Speaking at Nottingham University on Friday, as part of a gathering of academics to discuss "Cameron’s Conservatives", Ken Clarke warned that the level of debt awaiting the next government would be a "nightmare" compared to the borrowing he had to manage as Chancellor of the Exchequer in the early 1990s.
He said that public expenditure restraint would have to produce large savings to avoid "drastic" increases in taxes.
He praised George Osborne’s handling of the economic crisis and urged the Conservative Party to "minimise stupid promises".
The worst promises were rushed promises, he warned and remembered Margaret Thatcher’s commitment to honour pay settlements promised by Labour at the end of the 1970s. That commitment delayed restructuring of the public finances by a costly two years, he warned.
He also suggested that David Cameron and George Osborne should avoid very specific descriptions of how they will restore order to the public finances. Margaret Thatcher and Geoffrey Howe stood on a 1979 manifesto that promised to control borrowing and shift taxation from direct to indirect forms. There were no specific references to taxes that would rise or fall.
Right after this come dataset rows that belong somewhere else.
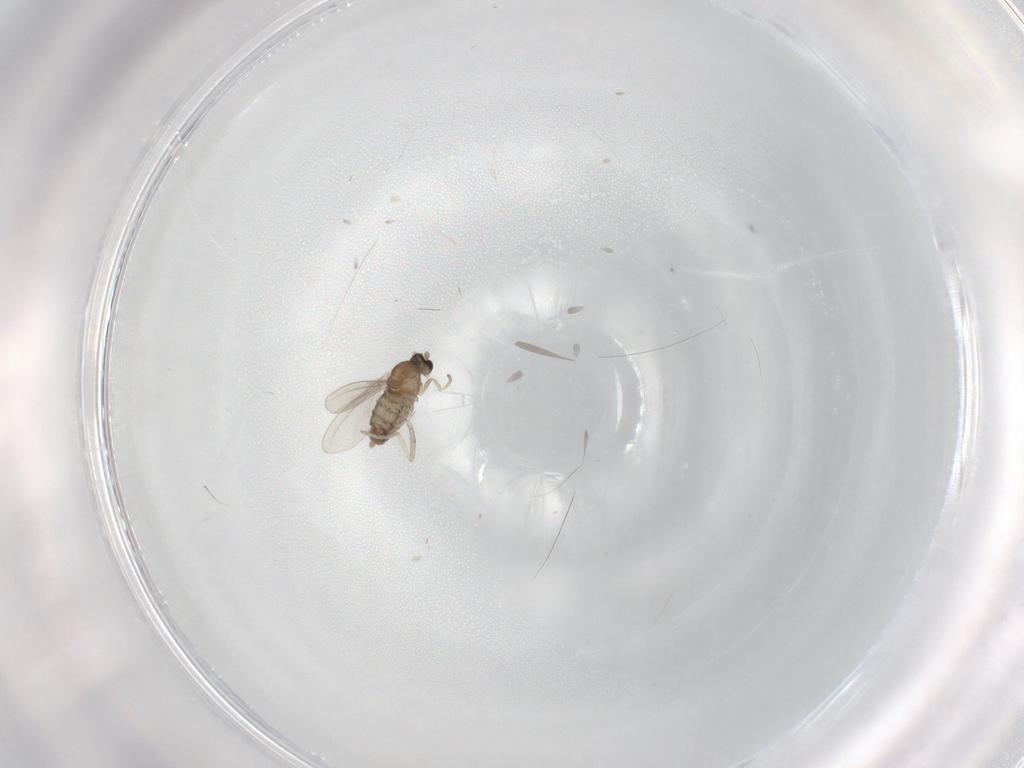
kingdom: Animalia
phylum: Arthropoda
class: Insecta
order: Diptera
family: Cecidomyiidae
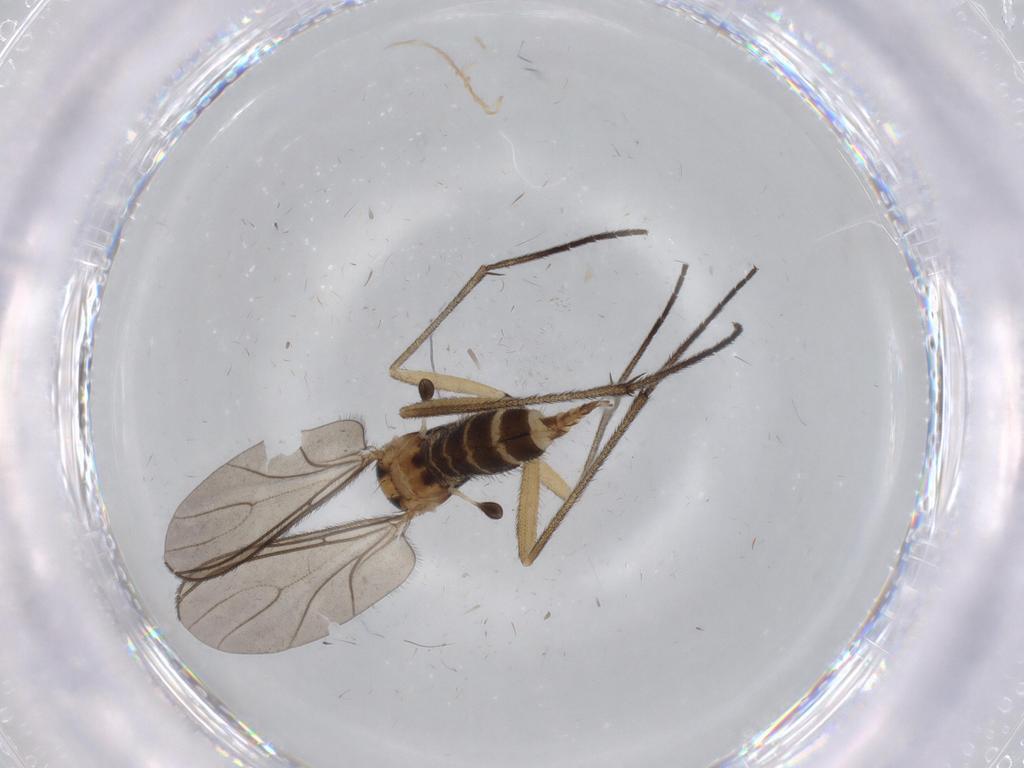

Mr Clarke also told the Conference hosted by The Centre for British Politics that he was very "relaxed" about the state of the European debate within the Conservative Party. The Party remained eurosceptic but it was a moderate sceptism compared with the right wing nationalism of a few years ago. He predicted that President- Elect Obama’s commitment to the European Union would encourage all those Tories who rightly valued the Atlantic Alliance to stay close to the heart of Europe.